DOCUMENT EXTRACT:
⟨

How the hell can a few dollars help keep it alive? It doesnt cost anything for you to make this simple little program.

----------


## kynox

Since when was WoW free? And why should i not ask for donations? I don't see you out there supporting such a large community.

----------


## Quafe

kynox! can you help me do a mac MEFix pls! (i'm willing to pay $$$)

----------


## DarkneZZimba

Yeah, Kynox is right creating a program is a difficult thing and asking for a donation os ok,
kYnox mm sory for this, when r you going t ocreate wowme without dlls)?

----------


## kynox

> Yeah, Kynox is right creating a program is a difficult thing and asking for a donation os ok,
> kYnox mm sory for this, when r you going t ocreate wowme without dlls)?


When i get the time

----------


## zeldafan1234

Hi Kynox

I have always enjoyed your fix, but now I keep experiencing problems.
I put all my patches in my Data folder in format
Patch-a.MPQ
Then I put all the patch names in my WoWME.conf in format
Patch-a.MPQ
Thus it would lead me to presume that everything would work fine, all my patches would show up in game, clean as silk, but no.

⟩

Could you pick up the WoWME forum thread right after its last sentence and continue it?

RECORDED DATA:
⟨

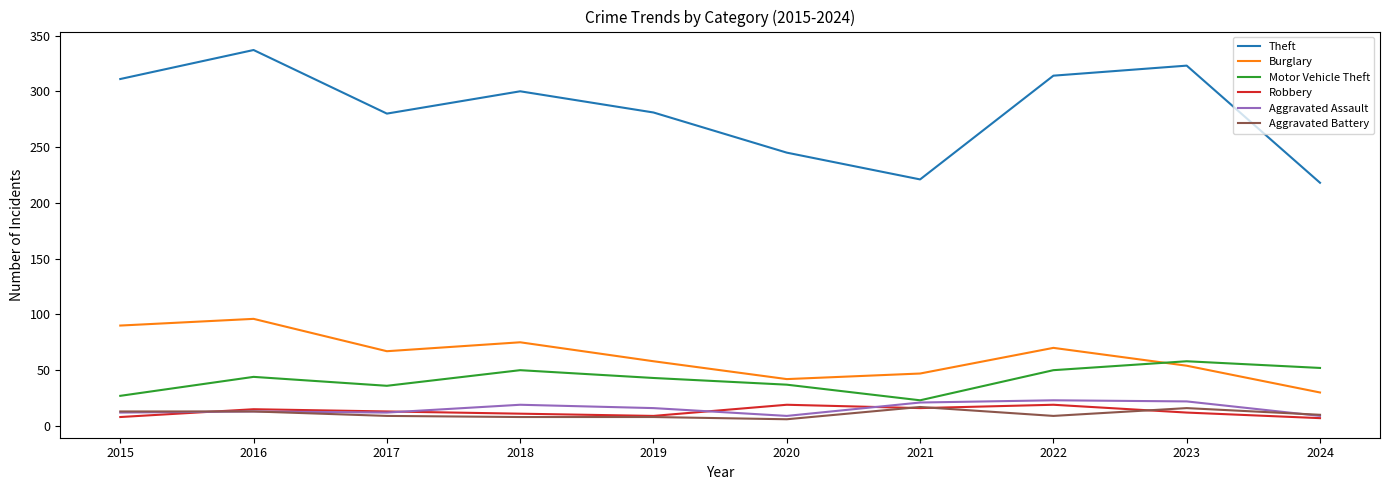

Which series has the largest total across all categories?

Theft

⟩

RESULT OF THE EXERCISE:
It seems like your model fix AND WoW by itself (without me starting up with the fix) is just ignoring my edits...
One of my patches involves texture changes, and it doesn't show up in my game with OR without your fix. Just as an example.

I'm stuck here, with no WoW errors, no problems whatsoever, just that it seems to be ignoring my edits and such.

Please help Kynox, oh master of the model edit fix.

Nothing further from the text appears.